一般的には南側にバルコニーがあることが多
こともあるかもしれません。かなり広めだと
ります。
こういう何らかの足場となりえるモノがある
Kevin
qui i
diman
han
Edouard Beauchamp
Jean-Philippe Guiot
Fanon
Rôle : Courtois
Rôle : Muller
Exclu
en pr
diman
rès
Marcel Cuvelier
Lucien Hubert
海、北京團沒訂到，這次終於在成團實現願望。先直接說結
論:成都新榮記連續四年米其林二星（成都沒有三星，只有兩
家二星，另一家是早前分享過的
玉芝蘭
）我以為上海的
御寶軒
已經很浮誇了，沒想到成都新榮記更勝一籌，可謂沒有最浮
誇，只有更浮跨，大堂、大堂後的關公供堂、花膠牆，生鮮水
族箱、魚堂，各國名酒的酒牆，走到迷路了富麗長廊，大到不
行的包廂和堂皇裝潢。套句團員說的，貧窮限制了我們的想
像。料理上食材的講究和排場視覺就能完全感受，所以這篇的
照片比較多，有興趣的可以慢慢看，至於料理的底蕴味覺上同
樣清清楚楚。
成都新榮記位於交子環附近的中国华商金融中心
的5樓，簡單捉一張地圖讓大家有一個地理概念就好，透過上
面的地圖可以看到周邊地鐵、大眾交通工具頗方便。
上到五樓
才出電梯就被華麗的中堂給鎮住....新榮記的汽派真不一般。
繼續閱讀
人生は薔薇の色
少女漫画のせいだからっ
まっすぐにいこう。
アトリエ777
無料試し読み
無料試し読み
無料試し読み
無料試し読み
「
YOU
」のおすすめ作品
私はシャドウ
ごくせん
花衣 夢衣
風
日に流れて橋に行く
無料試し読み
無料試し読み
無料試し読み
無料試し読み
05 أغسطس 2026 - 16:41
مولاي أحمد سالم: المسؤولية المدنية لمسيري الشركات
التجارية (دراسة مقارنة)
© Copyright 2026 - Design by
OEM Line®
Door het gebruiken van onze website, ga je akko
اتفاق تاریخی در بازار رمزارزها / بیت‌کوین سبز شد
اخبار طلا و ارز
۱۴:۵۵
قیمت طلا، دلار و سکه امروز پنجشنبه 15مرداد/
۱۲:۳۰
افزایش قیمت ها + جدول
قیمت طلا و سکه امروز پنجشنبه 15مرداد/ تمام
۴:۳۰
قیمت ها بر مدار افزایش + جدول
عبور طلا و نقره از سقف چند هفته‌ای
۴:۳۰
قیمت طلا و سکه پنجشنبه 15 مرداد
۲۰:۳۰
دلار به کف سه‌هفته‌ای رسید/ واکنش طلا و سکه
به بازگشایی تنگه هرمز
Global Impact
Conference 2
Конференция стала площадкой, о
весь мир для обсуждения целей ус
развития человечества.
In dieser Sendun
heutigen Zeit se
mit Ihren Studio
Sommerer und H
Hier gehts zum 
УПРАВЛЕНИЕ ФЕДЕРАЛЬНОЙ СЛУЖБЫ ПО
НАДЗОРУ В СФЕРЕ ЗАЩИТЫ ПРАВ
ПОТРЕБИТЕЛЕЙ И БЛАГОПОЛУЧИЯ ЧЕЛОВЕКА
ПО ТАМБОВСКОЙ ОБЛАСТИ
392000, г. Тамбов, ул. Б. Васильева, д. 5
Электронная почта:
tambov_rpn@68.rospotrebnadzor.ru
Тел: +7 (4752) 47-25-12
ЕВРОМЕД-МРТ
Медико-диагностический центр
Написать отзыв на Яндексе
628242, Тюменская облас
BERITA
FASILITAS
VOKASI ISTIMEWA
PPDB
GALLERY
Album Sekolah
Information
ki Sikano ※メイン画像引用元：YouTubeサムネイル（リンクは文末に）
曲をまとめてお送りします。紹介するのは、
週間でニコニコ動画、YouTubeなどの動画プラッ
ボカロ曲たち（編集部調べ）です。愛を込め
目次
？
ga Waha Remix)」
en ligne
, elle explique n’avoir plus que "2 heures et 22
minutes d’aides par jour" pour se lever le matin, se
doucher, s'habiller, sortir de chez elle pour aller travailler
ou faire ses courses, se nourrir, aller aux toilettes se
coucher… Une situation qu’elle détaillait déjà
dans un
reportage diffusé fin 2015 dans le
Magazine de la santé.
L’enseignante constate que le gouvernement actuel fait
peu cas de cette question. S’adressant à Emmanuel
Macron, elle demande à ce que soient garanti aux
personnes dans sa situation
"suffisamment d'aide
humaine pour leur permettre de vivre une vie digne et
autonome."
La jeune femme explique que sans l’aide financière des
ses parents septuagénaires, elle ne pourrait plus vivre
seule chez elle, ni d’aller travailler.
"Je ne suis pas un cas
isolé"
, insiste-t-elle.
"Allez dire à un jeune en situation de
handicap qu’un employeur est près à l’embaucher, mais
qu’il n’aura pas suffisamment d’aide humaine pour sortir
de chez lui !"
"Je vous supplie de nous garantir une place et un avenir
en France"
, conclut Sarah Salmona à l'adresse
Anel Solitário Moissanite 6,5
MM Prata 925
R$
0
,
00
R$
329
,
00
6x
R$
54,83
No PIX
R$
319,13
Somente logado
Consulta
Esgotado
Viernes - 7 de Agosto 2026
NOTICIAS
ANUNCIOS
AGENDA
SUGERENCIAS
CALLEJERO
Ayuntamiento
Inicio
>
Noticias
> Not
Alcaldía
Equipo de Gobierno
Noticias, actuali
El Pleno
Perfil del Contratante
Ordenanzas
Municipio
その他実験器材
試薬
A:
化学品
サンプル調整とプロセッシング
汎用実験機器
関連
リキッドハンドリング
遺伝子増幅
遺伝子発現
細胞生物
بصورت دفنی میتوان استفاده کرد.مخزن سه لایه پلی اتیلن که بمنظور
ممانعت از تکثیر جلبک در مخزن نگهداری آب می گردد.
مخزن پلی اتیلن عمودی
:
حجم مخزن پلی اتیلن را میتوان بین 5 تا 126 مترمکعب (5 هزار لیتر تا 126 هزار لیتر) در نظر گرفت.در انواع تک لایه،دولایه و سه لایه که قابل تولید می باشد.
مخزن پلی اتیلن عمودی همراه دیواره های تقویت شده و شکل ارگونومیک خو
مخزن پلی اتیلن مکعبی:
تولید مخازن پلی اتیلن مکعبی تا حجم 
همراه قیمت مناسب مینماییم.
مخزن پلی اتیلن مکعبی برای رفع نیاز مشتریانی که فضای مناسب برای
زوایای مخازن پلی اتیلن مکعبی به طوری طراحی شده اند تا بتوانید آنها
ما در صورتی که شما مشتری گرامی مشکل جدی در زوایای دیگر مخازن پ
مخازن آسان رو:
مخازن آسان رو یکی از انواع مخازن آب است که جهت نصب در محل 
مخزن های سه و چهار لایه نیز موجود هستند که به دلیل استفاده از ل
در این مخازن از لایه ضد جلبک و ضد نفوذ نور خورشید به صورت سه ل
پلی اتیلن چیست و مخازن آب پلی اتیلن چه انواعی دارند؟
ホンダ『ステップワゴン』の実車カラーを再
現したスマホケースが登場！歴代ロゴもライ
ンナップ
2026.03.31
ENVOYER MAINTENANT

EXERCISE GOAL
Please give an exact copy of the entries above, from the line with "VOKASI ISTIMEWA" down to the line with "reportage diffusé fin 2015 dans le", inclusive, and nothing else.

YOUR RESPONSE
VOKASI ISTIMEWA
PPDB
GALLERY
Album Sekolah
Information
ki Sikano ※メイン画像引用元：YouTubeサムネイル（リンクは文末に）
曲をまとめてお送りします。紹介するのは、
週間でニコニコ動画、YouTubeなどの動画プラッ
ボカロ曲たち（編集部調べ）です。愛を込め
目次
？
ga Waha Remix)」
en ligne
, elle explique n’avoir plus que "2 heures et 22
minutes d’aides par jour" pour se lever le matin, se
doucher, s'habiller, sortir de chez elle pour aller travailler
ou faire ses courses, se nourrir, aller aux toilettes se
coucher… Une situation qu’elle détaillait déjà
dans un
reportage diffusé fin 2015 dans le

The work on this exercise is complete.